Survey: Position Disclosure Hurts Hedge Fund Competition

January 16, 2003 (PLANSPONSOR.com) - Forcing hedge funds to publicly disclose detailed position-level data will hurt the funds' performance, a new survey found.

The survey by Capital Market Risk Advisors and the International Association of Financial Engineers (IAFE) found that 66% of investors thought a public disclosure of position data would hurt a hedge fund – depending on its particular strategy – while 34% contended such disclosure would have minimal or no impact, IPE reported.  

Amongst hedge funds themselves, 44% said the impact depended on strategy while 32% said it had a significant or material impact. Some 24% saw minimal or no impact, according to the survey.

Among funds of funds respondents, 55% of respondents thought position-level disclosure was a problem, depending on strategy. Some 11% felt it had a significant of material impact while 34% saw minimal or no impact.

The IAFE’s Investor Risk Committee and CMRA surveyed institutional investors, hedge funds and funds of funds.
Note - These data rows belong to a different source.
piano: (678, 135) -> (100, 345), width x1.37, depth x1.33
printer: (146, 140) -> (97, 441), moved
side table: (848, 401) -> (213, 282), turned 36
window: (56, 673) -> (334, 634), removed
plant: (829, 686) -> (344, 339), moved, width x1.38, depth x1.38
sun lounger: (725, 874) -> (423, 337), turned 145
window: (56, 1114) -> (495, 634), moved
They said the institutional investors had $479 billion under management; the funds of funds had $36 billion under management while the individual hedge funds that replied had $109 billion under management.
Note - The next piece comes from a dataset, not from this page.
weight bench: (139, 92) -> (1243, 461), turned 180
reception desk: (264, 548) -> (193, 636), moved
In a related development, the San Jose (California) Mercury News recently won a court battle with CalPERS to force the giant fund to release detailed performance information on its private equity investments (See  CalPERS Posts Private Equity Data on Web).  The  California State Teachers’ Retirement Fund (CalSTRS) pension fund also agreed to release venture capital data (See CalSTRS Agrees to VC Data Release ).